4. Februar 2016 · Arbeitsrecht

Altersdiskriminierende Kündigung im Kleinbetrieb unwirksam

Das Bundesarbeitsgericht (BAG) hat mit Urteil vom 23.07.2015 (Az. 6 AzR 457/14) entschieden, dass eine altersdiskriminierende Kündigung gemäß § 134 BGB in Verbindung mit §§ 7 Abs. 1, 1,3 AGG im Kleinbetrieb unwirksam ist.
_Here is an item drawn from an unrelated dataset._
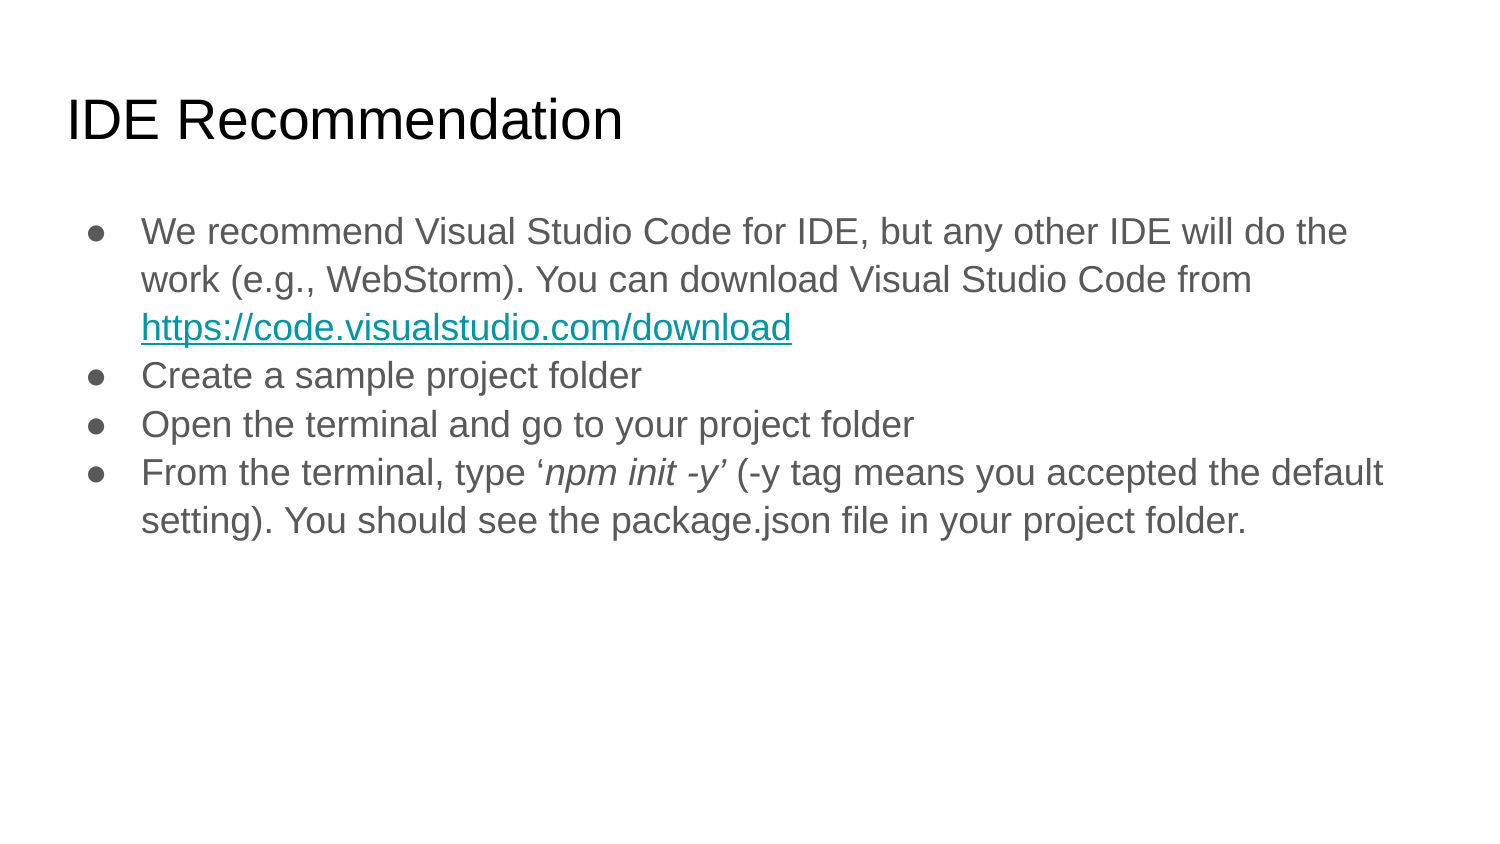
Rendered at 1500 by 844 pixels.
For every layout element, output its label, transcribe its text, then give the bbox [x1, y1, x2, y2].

title IDE Recommendation [51, 72, 1449, 167]
list We recommend Visual Studio Code for IDE, but any other IDE will do the work (e.g., WebStorm). You can download Visual Studio Code from https://code.visualstudio.com/download Create a sample project folder Open the terminal and go to your project folder From the terminal, type ‘npm init -y’ (-y tag means you accepted the default setting). You should see the package.json file in your project folder. [51, 189, 1449, 750]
Dem Urteil des BAG lag folgender Sachverhalt zugrunde. Die am 1950 geborene Klägerin war bei der Beklagten, einer ärztlichen Gemeinschaftspraxis, als medizinisch-technische Assistentin angestellt. Neben der Klägerin waren in der Praxis zum damaligen Zeitpunkt (2013) vier weitere Arbeitnehmerinnen beschäftigt. Die Klägerin war ebenso wie ihre Kolleginnen mit der Terminsverwaltung, Patientenannahme, Praxisorganisation und Verwaltungsarbeiten betraut. Sie führte selbständige Blutentnahmen durch und verabreichte Injektionen. Zuletzt war sie überwiegend im Labor beschäftigt. Bis einschließlich 2009 verfügte die Klägerin über „Fachkunde für Strahlenschutz“ und erbrachte selbständig Röntgenleistungen. Ab 2008 wurde die Abrechnung von Laborleistungen geändert (sog. „Laborreform“), so dass die Beklagte nicht mehr sämtliche Laborleistungen abrechnen konnte und ggf. andere Labore mit der Abrechnung betraut werden mussten. Daher beschlossen die Gesellschafter der Beklagten eine Umstrukturierung der Praxis. Im Rahmen dieser Umstrukturierung kündigte die Beklagte das Arbeitsverhältnis mit der Klägerin. Der Wortlaut der Kündigung lautete auszugsweise:

 

„Seit über zwanzig Jahren gehen wir nun beruflich gemeinsame Wege. Wir haben in dieser Zeit viel erlebt, auch manche Veränderungen. Inzwischen bist du pensionsberechtigt und auch für uns beginnt ein neuer Lebensabschnitt. […] Dies erfordert eine Umstrukturierung unserer Praxis. Wir kündigen deshalb das zwischen uns bestehende Arbeitsverhältnis unter Einhaltung der vertraglichen Frist zum 31.12.2013 .“

 

Zum 02.01.2013 stellte die Beklagte eine 35-jährige Krankenschwester ohne Laborkenntnisse ein.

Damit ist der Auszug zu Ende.